We all had a great big slew of bad news to finish up the month of June, Constant Reader, so it’s understandable if all of last week’s events wound up feeling like a blur. But amongst the terrifying Supreme Court decisions, presumably fascist billionaire shenanigans, ongoing meteorological calamities, and other harbingers of doom, there was one other important news story, buried way down in most people’s news feeds, which you might have missed.
A performance of Hamlet was cancelled.
Specifically, it was the current production of Hamlet at the Delacorte Theater, the latest in the Public Theatre’s Shakespeare in the Park series. And this past Friday, June 30, the performance was preemptively cancelled due to poor air quality. The smoke from the Canadian wildfires had once again wound up in the New York area; while it wasn’t quite as terrifying as the previous incursion of this polluted air earlier in June – the air outside my apartment window didn’t turn orange this time around – it still posed enough of a respiratory hazard that outdoor performance was impossible. (This was true earlier in the month as well, which is why the June 8 and 9 preview performances of this show had also been cancelled – I just had a little too much on my plate to mention it before now. Sorry.)
It’s the right call, of course. If you can’t safely go outside for more than a few minutes at a time because the air quality is so poor, you can’t be expected to sit through a three hour theatrical event in the open air – much less speak iambic pentameter verse, engage in swordfights, and so on. We can definitely forego a theatrical event until things are safer.
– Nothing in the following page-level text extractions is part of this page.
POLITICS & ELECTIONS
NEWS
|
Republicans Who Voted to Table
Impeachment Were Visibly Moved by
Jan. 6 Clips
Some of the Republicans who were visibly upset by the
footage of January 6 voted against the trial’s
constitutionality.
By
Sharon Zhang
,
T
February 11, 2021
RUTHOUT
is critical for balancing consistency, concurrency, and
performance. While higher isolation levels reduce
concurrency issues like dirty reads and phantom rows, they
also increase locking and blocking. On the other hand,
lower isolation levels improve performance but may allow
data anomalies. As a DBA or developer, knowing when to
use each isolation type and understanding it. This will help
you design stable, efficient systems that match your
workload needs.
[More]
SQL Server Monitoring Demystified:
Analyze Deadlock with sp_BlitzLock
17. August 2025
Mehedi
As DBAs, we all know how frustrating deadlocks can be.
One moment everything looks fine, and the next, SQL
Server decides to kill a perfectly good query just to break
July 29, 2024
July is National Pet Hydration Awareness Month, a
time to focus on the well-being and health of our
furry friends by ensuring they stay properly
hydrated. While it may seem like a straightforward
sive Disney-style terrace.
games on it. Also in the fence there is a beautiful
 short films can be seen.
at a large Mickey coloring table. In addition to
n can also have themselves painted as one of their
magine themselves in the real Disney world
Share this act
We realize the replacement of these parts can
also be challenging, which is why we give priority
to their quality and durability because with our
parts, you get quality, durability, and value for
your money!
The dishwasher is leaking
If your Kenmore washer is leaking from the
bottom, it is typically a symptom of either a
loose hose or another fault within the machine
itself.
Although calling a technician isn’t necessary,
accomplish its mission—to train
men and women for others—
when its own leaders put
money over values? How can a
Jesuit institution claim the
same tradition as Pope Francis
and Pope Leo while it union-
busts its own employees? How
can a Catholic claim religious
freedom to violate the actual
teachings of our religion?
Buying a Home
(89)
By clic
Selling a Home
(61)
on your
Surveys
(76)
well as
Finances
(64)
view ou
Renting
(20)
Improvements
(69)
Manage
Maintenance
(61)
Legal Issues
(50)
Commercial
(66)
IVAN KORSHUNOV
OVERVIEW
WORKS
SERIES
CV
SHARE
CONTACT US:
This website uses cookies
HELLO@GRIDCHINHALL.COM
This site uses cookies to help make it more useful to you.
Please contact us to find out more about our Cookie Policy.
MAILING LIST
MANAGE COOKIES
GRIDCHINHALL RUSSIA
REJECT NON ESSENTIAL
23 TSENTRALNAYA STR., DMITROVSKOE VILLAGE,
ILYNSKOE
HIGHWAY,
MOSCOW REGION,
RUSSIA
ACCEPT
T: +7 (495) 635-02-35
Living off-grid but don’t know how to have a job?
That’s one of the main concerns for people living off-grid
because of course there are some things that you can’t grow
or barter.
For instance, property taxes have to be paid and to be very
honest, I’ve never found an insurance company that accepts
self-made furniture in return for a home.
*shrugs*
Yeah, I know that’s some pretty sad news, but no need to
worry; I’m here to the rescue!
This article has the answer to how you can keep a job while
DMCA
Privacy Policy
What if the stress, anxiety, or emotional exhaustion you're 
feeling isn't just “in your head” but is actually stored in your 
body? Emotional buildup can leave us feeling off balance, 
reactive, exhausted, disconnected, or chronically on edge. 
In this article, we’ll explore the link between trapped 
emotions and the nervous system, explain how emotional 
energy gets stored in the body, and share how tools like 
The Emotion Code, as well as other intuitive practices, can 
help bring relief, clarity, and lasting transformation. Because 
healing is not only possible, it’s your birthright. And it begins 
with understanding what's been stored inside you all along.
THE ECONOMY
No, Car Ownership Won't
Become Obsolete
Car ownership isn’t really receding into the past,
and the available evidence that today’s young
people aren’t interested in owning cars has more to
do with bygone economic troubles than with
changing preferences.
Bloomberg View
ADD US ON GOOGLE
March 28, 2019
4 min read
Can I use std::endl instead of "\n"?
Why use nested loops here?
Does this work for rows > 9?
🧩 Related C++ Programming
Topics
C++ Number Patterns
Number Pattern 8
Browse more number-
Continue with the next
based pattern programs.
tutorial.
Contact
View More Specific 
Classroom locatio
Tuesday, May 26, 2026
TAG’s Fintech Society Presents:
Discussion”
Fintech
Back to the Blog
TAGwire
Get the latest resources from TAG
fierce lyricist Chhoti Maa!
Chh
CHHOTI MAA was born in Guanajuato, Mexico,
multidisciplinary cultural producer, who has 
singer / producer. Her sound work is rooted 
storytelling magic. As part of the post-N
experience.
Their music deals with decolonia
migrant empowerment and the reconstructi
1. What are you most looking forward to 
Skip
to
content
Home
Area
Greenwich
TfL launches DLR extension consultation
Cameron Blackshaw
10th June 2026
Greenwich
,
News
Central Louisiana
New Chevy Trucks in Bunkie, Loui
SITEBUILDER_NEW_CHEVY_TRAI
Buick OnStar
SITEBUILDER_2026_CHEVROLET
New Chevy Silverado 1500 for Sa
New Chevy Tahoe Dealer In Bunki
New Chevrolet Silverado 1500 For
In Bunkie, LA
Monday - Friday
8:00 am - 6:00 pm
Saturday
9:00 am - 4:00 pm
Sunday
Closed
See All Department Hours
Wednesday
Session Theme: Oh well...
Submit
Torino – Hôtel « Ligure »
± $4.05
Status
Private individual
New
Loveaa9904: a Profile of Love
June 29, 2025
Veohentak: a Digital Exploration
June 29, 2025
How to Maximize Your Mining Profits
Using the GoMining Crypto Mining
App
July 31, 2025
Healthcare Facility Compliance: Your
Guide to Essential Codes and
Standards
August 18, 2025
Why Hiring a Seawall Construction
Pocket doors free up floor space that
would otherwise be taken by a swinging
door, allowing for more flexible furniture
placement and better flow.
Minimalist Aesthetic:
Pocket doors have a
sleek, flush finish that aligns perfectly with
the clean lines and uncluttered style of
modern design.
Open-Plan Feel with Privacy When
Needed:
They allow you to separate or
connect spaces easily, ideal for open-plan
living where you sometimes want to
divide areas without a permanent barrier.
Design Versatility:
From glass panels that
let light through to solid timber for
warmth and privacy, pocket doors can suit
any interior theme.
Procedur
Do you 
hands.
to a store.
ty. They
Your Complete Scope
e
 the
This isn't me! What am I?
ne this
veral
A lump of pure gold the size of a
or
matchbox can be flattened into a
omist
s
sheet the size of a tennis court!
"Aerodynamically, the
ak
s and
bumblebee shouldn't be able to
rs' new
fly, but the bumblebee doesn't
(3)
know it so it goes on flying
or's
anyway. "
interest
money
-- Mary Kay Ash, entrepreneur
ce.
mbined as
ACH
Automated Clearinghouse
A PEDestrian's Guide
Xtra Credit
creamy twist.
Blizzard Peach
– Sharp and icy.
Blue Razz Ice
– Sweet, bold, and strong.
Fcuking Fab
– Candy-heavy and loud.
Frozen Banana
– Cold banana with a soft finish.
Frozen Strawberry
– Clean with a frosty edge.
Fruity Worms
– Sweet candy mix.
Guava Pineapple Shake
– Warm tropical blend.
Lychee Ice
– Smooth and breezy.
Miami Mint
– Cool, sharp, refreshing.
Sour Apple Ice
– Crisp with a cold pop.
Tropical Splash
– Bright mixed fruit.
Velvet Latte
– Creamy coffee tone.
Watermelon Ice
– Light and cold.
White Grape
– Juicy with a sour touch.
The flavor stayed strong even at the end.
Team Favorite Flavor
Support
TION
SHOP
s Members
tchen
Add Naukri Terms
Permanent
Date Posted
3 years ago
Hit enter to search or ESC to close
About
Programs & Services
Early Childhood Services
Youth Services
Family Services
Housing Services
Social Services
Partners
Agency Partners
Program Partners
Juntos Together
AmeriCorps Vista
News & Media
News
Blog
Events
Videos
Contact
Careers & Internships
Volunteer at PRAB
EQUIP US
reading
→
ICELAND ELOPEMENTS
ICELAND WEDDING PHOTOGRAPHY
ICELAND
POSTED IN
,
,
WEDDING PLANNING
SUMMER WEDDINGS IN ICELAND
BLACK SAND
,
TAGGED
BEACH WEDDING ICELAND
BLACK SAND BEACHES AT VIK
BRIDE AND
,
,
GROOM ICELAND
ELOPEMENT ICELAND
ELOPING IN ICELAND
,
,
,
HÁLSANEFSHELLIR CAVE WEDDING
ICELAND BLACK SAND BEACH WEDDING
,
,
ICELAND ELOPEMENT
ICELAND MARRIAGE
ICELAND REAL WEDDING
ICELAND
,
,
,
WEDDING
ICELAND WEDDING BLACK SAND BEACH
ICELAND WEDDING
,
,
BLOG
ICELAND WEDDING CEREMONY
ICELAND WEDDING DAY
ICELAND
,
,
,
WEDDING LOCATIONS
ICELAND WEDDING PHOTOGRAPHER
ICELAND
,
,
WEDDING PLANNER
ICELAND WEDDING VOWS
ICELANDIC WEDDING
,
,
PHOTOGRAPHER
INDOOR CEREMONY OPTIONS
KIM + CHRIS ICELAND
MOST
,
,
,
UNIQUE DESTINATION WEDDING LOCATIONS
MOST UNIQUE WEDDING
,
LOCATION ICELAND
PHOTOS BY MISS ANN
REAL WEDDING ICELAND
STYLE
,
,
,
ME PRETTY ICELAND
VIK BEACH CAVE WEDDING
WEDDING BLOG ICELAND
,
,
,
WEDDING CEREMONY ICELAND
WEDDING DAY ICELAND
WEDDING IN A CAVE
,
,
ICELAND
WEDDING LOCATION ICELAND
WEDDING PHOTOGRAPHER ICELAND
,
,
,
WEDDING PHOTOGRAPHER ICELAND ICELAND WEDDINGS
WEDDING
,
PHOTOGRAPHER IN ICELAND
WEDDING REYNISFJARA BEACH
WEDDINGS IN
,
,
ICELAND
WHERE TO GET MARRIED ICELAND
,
But when exactly is that going to be?
During the height of the pandemic – which, remember, is still going on damn it – there was a lot of speculation about how the theatrical calendar might change. If it was too hazardous for people to gather indoors for protracted periods, then shifting theatrical production to more open-air venues would be a logical course of action. (It worked for Shakespeare’s company, after all, traveling out of London and putting on their performances in the courtyards of rural inns during times of plague.) That would result in a change in the usual theatrical calendar – instead of late July and August being the period of general inaction, more events would be scheduled from early spring through late fall, with a months-long Christmas and winter break providing safety for performers and audience alike. But if the summer air is befouled by ash and smoke, outdoor performances at that time aren’t an option either. And since the wildfires causing all of this are a result of ongoing climate catastrophe, which doesn’t appear to be stopping any time soon, this is a long term problem.
We’re running out of safe locations and times for theater to happen.
We’re running out of safe locations and times for a lot of things. This is a theatrical blog, and a holiday weekend, so I’m trying to narrow the focus of this post and not have it be too calamitously depressing. Uh, Happy Fourth everybody!